Exercise input →
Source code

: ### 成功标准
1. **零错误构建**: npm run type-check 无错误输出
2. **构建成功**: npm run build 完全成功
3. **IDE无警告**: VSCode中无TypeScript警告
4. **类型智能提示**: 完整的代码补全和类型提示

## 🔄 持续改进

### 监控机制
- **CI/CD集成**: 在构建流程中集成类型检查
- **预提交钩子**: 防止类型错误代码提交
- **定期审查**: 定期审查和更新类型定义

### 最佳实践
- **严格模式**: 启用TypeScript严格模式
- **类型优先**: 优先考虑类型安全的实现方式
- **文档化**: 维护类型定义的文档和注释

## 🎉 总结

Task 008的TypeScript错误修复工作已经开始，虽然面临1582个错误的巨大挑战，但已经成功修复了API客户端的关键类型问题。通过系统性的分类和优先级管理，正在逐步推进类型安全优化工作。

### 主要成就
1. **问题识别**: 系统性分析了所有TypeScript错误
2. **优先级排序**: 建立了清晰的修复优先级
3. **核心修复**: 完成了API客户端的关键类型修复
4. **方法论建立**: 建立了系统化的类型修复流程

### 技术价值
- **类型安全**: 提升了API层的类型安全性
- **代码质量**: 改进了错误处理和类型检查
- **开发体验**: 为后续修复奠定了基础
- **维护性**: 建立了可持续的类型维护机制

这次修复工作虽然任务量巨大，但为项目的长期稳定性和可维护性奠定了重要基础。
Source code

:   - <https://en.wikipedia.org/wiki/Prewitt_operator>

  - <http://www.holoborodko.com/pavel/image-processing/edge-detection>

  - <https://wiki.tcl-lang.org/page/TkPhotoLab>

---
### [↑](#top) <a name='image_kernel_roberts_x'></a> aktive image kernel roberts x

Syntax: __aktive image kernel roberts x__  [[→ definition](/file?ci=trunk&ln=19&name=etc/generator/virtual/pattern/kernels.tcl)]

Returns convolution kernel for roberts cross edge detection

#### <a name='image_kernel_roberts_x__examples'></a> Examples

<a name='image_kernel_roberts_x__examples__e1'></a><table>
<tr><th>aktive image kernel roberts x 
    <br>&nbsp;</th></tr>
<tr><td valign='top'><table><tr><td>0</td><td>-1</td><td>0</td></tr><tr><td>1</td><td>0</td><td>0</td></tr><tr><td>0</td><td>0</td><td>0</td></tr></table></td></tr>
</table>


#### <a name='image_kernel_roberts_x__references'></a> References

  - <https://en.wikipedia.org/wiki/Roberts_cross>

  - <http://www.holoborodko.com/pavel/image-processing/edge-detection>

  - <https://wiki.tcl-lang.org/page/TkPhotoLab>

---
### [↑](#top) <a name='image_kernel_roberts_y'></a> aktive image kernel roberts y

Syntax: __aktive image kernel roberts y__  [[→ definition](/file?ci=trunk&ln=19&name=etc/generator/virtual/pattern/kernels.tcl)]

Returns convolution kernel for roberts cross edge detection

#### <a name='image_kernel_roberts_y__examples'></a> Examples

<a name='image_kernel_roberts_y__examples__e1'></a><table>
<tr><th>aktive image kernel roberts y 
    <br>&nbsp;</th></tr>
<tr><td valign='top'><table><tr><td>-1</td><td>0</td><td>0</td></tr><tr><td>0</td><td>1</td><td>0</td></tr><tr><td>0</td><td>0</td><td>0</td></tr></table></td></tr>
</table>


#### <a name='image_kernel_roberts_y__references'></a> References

Action item → Return the data above verbatim, keeping every line unchanged and in its original order.

Answer box →
Source code

: ### 成功标准
1. **零错误构建**: npm run type-check 无错误输出
2. **构建成功**: npm run build 完全成功
3. **IDE无警告**: VSCode中无TypeScript警告
4. **类型智能提示**: 完整的代码补全和类型提示

## 🔄 持续改进

### 监控机制
- **CI/CD集成**: 在构建流程中集成类型检查
- **预提交钩子**: 防止类型错误代码提交
- **定期审查**: 定期审查和更新类型定义

### 最佳实践
- **严格模式**: 启用TypeScript严格模式
- **类型优先**: 优先考虑类型安全的实现方式
- **文档化**: 维护类型定义的文档和注释

## 🎉 总结

Task 008的TypeScript错误修复工作已经开始，虽然面临1582个错误的巨大挑战，但已经成功修复了API客户端的关键类型问题。通过系统性的分类和优先级管理，正在逐步推进类型安全优化工作。

### 主要成就
1. **问题识别**: 系统性分析了所有TypeScript错误
2. **优先级排序**: 建立了清晰的修复优先级
3. **核心修复**: 完成了API客户端的关键类型修复
4. **方法论建立**: 建立了系统化的类型修复流程

### 技术价值
- **类型安全**: 提升了API层的类型安全性
- **代码质量**: 改进了错误处理和类型检查
- **开发体验**: 为后续修复奠定了基础
- **维护性**: 建立了可持续的类型维护机制

这次修复工作虽然任务量巨大，但为项目的长期稳定性和可维护性奠定了重要基础。
Source code

:   - <https://en.wikipedia.org/wiki/Prewitt_operator>

  - <http://www.holoborodko.com/pavel/image-processing/edge-detection>

  - <https://wiki.tcl-lang.org/page/TkPhotoLab>

---
### [↑](#top) <a name='image_kernel_roberts_x'></a> aktive image kernel roberts x

Syntax: __aktive image kernel roberts x__  [[→ definition](/file?ci=trunk&ln=19&name=etc/generator/virtual/pattern/kernels.tcl)]

Returns convolution kernel for roberts cross edge detection

#### <a name='image_kernel_roberts_x__examples'></a> Examples

<a name='image_kernel_roberts_x__examples__e1'></a><table>
<tr><th>aktive image kernel roberts x 
    <br>&nbsp;</th></tr>
<tr><td valign='top'><table><tr><td>0</td><td>-1</td><td>0</td></tr><tr><td>1</td><td>0</td><td>0</td></tr><tr><td>0</td><td>0</td><td>0</td></tr></table></td></tr>
</table>


#### <a name='image_kernel_roberts_x__references'></a> References

  - <https://en.wikipedia.org/wiki/Roberts_cross>

  - <http://www.holoborodko.com/pavel/image-processing/edge-detection>

  - <https://wiki.tcl-lang.org/page/TkPhotoLab>

---
### [↑](#top) <a name='image_kernel_roberts_y'></a> aktive image kernel roberts y

Syntax: __aktive image kernel roberts y__  [[→ definition](/file?ci=trunk&ln=19&name=etc/generator/virtual/pattern/kernels.tcl)]

Returns convolution kernel for roberts cross edge detection

#### <a name='image_kernel_roberts_y__examples'></a> Examples

<a name='image_kernel_roberts_y__examples__e1'></a><table>
<tr><th>aktive image kernel roberts y 
    <br>&nbsp;</th></tr>
<tr><td valign='top'><table><tr><td>-1</td><td>0</td><td>0</td></tr><tr><td>0</td><td>1</td><td>0</td></tr><tr><td>0</td><td>0</td><td>0</td></tr></table></td></tr>
</table>


#### <a name='image_kernel_roberts_y__references'></a> References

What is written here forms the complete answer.